→ **WHAT TO DO**
Copy each line of the records that holds the string "node".

→ **INPUT DATA**
=== Section Start ===
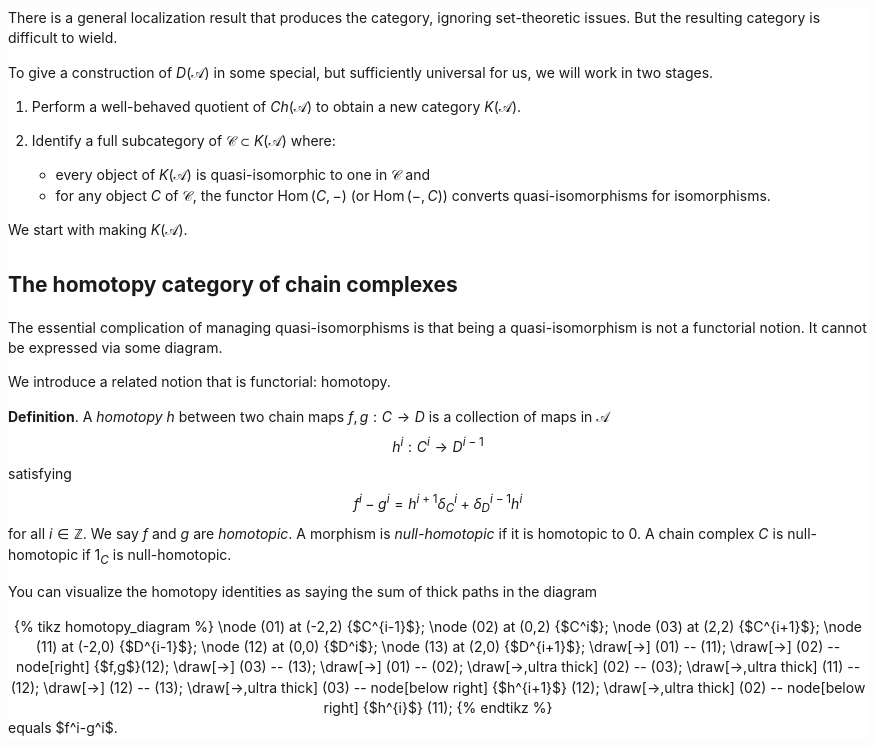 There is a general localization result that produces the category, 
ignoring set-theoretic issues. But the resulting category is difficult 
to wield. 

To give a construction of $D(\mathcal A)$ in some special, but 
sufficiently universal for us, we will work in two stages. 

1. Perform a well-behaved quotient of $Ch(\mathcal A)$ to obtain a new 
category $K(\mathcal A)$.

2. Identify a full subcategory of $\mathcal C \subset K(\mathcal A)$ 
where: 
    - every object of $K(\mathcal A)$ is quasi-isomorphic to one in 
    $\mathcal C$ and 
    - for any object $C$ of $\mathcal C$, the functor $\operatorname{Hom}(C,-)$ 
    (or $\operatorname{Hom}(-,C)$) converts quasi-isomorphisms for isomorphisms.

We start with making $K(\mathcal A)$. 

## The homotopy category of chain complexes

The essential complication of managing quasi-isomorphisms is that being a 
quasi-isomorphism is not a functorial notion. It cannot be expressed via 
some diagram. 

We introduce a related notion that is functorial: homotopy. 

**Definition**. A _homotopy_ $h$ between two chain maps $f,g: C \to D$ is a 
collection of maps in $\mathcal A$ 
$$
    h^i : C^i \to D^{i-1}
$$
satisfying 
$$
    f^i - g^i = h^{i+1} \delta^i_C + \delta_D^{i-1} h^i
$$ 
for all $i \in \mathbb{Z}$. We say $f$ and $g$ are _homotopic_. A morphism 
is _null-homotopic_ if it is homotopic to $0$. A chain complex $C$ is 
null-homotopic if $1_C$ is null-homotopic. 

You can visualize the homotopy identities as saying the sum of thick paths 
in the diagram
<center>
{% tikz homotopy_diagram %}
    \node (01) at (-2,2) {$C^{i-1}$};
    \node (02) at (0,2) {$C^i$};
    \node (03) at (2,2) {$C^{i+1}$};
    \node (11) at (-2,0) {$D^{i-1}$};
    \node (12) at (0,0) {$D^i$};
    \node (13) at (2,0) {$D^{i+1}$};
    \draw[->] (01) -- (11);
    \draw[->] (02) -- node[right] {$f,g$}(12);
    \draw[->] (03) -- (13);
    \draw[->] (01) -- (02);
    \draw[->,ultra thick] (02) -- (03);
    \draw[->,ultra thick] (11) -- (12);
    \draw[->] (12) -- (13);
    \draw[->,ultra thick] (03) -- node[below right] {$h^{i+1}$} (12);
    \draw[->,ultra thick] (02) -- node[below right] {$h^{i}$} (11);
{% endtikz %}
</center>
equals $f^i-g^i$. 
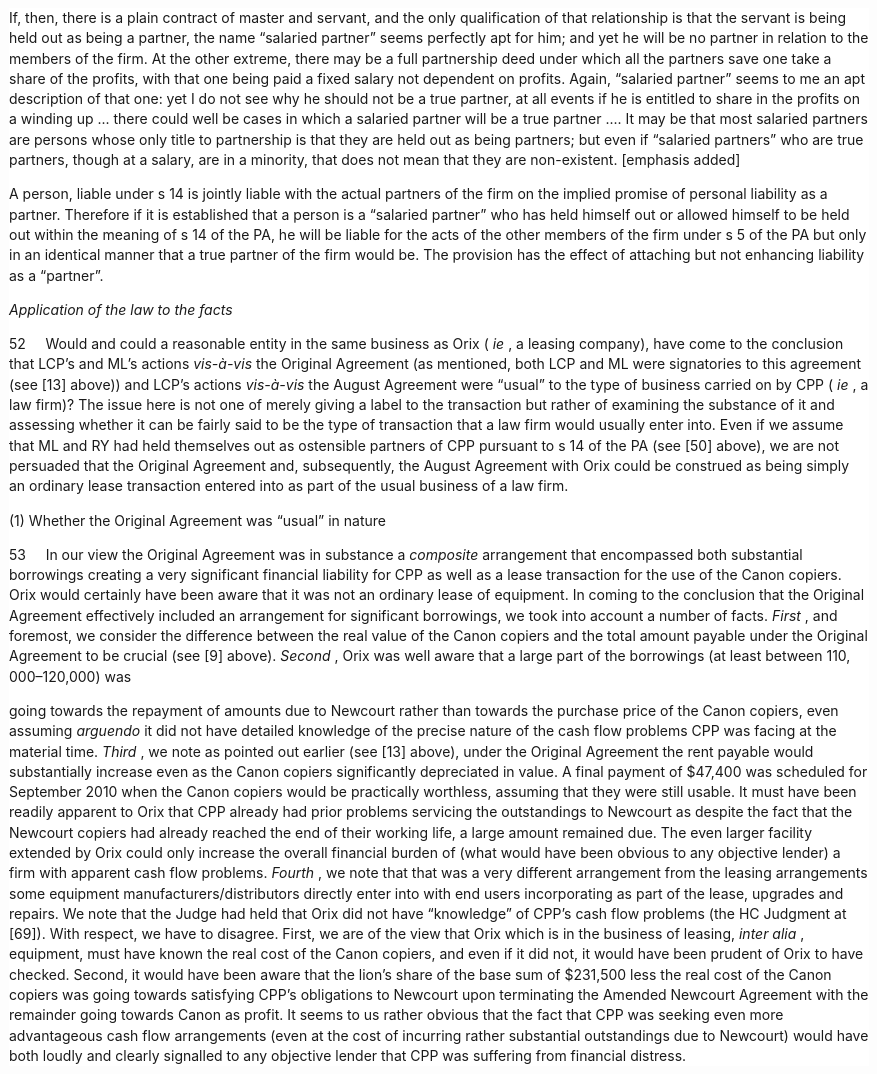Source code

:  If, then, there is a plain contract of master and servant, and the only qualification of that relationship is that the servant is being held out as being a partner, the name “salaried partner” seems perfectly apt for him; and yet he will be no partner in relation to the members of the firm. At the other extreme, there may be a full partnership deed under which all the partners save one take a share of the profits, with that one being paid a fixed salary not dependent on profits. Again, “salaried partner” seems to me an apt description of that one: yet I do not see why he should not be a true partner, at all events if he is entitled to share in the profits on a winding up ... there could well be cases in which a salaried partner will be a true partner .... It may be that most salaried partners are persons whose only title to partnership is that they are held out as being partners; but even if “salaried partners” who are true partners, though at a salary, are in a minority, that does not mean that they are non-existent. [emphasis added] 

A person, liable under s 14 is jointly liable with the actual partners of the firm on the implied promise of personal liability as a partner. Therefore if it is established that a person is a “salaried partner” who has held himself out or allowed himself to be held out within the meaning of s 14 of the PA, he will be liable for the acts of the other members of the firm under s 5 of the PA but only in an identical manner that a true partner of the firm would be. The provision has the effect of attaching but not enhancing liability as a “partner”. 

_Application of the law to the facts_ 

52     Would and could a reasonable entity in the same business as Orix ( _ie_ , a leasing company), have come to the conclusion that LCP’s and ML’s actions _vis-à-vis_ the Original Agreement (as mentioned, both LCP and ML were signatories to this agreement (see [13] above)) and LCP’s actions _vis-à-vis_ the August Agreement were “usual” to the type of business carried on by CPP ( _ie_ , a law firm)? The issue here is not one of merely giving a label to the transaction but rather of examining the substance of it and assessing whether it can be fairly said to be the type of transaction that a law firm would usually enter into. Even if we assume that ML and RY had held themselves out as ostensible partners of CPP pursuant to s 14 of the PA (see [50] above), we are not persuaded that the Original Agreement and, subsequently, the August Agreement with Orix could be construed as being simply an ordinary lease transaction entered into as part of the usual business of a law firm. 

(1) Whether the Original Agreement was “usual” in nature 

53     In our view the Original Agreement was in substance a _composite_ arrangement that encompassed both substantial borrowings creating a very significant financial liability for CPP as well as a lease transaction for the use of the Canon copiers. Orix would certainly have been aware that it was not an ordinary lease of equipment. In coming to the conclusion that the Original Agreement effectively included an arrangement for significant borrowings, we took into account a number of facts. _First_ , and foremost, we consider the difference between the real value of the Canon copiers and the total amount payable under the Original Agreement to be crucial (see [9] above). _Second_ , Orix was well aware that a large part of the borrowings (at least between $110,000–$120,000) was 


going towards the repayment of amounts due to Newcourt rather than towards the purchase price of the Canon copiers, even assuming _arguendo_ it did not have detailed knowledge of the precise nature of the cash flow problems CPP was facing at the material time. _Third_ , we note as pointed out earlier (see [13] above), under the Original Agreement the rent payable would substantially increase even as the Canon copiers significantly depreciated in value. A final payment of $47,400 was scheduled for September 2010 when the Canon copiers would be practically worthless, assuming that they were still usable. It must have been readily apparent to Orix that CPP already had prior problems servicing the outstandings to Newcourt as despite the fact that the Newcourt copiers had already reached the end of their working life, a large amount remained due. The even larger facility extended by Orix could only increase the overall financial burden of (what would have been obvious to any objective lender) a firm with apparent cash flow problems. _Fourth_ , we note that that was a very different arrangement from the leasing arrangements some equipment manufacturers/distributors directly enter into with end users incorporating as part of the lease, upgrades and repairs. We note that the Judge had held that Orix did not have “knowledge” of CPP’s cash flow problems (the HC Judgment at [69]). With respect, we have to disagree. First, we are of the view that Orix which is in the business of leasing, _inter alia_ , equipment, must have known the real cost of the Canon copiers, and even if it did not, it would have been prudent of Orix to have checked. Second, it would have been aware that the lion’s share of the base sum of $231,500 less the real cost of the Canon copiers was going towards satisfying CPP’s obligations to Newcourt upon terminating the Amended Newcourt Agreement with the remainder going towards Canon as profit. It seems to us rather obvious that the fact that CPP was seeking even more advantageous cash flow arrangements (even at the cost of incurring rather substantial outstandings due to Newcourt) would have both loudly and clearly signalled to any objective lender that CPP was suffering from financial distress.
=== Section End ===
→ **RESPONSE AREA**
    \node (01) at (-2,2) {$C^{i-1}$};
    \node (02) at (0,2) {$C^i$};
    \node (03) at (2,2) {$C^{i+1}$};
    \node (11) at (-2,0) {$D^{i-1}$};
    \node (12) at (0,0) {$D^i$};
    \node (13) at (2,0) {$D^{i+1}$};
    \draw[->] (02) -- node[right] {$f,g$}(12);
    \draw[->,ultra thick] (03) -- node[below right] {$h^{i+1}$} (12);
    \draw[->,ultra thick] (02) -- node[below right] {$h^{i}$} (11);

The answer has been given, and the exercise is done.